In the same way as there aren't that many people who can properly think multi-threaded then there aren't that many people who can think Map Reduce.
So where does this leave Big Data, when very regularly we hear about new implementations or vendors looking to encourage us to adopt their solutions? Well according to Steve:
We see people using Big Data in the same way they used SOA, slapping on a logo and saying things like 'Hadoop integration' or 'Social media integration' or.... to put it another way.... 'we've built a connector'. See how much less impressive the later looks? Its just an old school EAI connector to a new source or a new ETL connector...

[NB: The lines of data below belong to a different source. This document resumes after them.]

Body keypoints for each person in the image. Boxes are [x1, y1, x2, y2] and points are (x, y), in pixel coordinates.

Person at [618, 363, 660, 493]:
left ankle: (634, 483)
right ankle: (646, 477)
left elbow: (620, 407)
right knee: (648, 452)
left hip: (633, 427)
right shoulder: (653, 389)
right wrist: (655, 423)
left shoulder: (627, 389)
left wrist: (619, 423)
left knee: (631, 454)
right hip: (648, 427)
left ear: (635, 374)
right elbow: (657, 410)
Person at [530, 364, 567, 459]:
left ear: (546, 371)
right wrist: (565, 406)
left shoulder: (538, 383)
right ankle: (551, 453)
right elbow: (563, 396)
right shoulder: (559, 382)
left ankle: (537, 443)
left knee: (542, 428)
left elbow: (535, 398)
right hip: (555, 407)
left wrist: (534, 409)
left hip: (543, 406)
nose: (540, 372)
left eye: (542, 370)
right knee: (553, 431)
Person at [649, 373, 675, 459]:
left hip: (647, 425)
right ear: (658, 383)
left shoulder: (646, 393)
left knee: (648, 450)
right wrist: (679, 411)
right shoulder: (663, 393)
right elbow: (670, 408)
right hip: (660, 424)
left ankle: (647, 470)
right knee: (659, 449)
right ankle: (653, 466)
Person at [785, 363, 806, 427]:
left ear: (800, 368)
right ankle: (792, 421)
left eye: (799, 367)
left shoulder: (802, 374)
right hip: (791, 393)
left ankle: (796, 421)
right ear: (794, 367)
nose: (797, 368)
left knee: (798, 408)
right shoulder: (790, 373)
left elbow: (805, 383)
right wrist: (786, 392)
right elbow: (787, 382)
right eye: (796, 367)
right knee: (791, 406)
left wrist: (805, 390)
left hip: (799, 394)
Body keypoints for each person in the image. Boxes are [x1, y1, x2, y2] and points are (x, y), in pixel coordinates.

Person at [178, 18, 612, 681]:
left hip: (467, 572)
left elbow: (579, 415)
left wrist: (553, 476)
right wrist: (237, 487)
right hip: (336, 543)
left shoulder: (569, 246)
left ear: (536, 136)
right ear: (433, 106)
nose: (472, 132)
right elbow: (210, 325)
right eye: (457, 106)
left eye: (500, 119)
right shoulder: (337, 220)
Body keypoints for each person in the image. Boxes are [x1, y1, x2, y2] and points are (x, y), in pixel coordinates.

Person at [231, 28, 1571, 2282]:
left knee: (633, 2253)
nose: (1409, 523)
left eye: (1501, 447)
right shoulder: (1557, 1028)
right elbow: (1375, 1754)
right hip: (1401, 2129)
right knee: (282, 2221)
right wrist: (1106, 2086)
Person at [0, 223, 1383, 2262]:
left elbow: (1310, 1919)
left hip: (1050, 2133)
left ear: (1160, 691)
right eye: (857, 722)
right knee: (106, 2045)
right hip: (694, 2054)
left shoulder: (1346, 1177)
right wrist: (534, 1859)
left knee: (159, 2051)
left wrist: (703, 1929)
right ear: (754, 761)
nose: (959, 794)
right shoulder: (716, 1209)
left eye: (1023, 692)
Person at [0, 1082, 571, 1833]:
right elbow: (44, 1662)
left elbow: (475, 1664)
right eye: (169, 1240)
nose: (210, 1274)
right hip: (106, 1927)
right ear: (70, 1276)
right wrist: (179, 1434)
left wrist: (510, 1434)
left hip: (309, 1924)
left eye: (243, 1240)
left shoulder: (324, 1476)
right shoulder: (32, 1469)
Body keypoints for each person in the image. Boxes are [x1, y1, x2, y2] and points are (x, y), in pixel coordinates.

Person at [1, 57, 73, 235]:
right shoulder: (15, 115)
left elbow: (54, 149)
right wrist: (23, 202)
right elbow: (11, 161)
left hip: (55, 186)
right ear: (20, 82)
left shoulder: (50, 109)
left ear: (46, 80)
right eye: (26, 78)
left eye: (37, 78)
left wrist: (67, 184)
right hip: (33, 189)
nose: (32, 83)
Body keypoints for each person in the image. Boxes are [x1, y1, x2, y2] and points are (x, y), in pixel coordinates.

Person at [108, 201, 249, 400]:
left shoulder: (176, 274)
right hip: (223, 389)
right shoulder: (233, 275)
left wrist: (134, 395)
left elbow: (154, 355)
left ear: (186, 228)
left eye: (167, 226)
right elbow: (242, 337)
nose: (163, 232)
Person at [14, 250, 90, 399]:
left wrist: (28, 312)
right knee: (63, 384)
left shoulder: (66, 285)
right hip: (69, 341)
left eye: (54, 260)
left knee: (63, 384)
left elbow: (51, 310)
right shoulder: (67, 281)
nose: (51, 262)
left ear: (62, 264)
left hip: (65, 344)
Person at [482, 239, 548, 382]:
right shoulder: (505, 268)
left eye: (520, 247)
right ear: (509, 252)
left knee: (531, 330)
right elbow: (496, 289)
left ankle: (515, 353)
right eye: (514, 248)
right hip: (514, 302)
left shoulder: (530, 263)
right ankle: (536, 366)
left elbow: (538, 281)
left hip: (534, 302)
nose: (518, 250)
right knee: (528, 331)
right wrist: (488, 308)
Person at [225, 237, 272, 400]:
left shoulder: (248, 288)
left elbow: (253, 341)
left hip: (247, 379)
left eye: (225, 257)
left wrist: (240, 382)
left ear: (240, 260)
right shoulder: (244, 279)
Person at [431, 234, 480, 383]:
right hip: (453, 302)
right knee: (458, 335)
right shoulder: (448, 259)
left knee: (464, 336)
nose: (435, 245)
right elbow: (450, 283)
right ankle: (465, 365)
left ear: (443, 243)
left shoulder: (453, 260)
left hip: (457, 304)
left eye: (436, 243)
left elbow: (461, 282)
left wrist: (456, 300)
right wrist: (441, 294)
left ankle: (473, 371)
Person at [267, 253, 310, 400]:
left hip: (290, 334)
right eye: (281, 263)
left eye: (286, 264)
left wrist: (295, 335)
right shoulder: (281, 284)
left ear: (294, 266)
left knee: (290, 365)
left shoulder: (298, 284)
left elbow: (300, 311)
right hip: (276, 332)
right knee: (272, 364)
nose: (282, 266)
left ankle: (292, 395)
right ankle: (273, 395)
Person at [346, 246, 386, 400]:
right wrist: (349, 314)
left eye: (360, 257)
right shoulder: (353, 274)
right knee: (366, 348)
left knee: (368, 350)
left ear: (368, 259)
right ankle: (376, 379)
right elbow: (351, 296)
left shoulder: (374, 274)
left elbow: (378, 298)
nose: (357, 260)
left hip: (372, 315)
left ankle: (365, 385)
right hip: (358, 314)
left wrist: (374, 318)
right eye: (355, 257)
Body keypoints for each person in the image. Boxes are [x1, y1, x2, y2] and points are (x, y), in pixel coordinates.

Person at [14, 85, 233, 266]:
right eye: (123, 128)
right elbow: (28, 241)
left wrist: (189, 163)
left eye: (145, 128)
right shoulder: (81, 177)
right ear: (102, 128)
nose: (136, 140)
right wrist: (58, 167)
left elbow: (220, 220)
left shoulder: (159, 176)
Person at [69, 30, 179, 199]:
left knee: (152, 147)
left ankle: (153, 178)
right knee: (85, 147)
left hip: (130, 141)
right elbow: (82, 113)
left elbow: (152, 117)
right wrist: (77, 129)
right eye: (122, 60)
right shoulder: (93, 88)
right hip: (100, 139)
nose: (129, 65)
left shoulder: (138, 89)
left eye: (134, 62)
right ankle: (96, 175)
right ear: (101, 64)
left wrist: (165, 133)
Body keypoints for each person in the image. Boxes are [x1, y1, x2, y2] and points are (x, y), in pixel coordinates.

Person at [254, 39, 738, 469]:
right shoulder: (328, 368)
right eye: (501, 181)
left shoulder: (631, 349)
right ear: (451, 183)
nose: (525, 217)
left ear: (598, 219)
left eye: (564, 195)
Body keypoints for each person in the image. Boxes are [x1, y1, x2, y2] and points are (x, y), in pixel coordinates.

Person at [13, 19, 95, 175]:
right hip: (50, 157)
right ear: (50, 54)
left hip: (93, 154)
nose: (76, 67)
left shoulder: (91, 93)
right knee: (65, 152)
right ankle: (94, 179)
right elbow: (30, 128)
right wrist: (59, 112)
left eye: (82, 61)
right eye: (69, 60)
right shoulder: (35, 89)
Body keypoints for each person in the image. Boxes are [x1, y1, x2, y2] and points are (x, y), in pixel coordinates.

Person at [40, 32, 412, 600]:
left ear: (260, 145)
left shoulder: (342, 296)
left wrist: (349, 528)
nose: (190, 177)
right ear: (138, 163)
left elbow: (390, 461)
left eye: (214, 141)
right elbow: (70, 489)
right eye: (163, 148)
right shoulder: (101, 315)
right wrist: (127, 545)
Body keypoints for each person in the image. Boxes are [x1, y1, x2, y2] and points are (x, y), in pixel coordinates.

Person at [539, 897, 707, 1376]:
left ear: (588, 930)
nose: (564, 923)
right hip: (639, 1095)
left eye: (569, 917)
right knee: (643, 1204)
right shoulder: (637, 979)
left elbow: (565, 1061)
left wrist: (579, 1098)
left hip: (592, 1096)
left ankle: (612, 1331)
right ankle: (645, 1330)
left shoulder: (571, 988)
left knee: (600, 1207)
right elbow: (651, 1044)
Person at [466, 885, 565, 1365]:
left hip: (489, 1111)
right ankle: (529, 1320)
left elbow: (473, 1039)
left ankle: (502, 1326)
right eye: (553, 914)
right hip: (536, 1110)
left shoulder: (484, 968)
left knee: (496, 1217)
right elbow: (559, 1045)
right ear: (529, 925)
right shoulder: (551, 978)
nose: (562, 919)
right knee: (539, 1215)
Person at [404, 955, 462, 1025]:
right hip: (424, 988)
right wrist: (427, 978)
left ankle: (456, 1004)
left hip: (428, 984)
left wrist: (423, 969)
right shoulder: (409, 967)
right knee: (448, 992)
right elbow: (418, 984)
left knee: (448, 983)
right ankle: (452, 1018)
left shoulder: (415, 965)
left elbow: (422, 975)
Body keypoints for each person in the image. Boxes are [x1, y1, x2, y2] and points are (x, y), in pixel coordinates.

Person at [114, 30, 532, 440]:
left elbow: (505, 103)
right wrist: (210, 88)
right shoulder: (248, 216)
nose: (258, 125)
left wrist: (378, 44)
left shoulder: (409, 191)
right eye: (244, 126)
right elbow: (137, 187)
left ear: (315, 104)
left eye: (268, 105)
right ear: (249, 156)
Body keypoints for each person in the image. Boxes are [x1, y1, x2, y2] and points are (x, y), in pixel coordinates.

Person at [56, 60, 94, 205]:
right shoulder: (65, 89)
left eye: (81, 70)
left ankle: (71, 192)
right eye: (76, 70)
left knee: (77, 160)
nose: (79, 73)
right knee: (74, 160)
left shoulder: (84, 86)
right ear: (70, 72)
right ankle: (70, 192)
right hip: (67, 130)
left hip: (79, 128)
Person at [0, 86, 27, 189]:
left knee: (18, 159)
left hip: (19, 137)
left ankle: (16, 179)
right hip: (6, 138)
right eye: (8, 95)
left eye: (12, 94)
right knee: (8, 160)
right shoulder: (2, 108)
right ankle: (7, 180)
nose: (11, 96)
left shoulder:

This may well be a sweeping statement, but perhaps there is a germ of truth within it? Is there a risk of losing the core message behind this requirement for "new data solutions" because there is too much hype and too many vendors putting a NoSQL/Big Data badge on implementations that are not appropriate for the task at hand? As Steve suggests, this may be similar to the early days of SOA, when vendors added the SOA badge to solutions that were most definitely not SOA. But how precisely can you measure whether what you need is a Big Data solution or what you're being offered is a a Big Con (as Steve puts it)? Well Steve offers up a few suggestions, at least when evaluating solutions from vendors, some of which include:
- Can you replace the phrase 'Big Data' with 'Big Database'. If you can then its just an upgrade.
- Can the 'advance' be reduced to 'we've got an EAI connector'?
- Is it basically the same product as 2009 with a Big Data/NoSQL badge on it?
- Is there anything that moves process to data rather than shifting the data? This is something that many have suggested in the past, including Jim Grey.
Unfortunately none of these "rules" are scientific and require some level of subjectivity. So are there others that could be used? If you have moved away from a traditional RDBMS to something else, what did you use when deciding the move was necessary and how did you select the implementation to migrate towards? Was the move successful and if not, why not?
Remember the Hype Cycle
Yes, Big Data/map-reduce is somewhere at or near the peak of expectations and it surely will see the trough of disillusionment some time in the next few years. Nonetheless there are genuine advances here that will live long into the future.
Its not a magic bullet, just another tool in your arsenal but the long term balance will shift away from RDBMSs to NoSql and map-reduce type analytics and/or the emergence of hybrid products.
I agree, like REST and SOA in the past, BigData is the new marketing cry for vendors.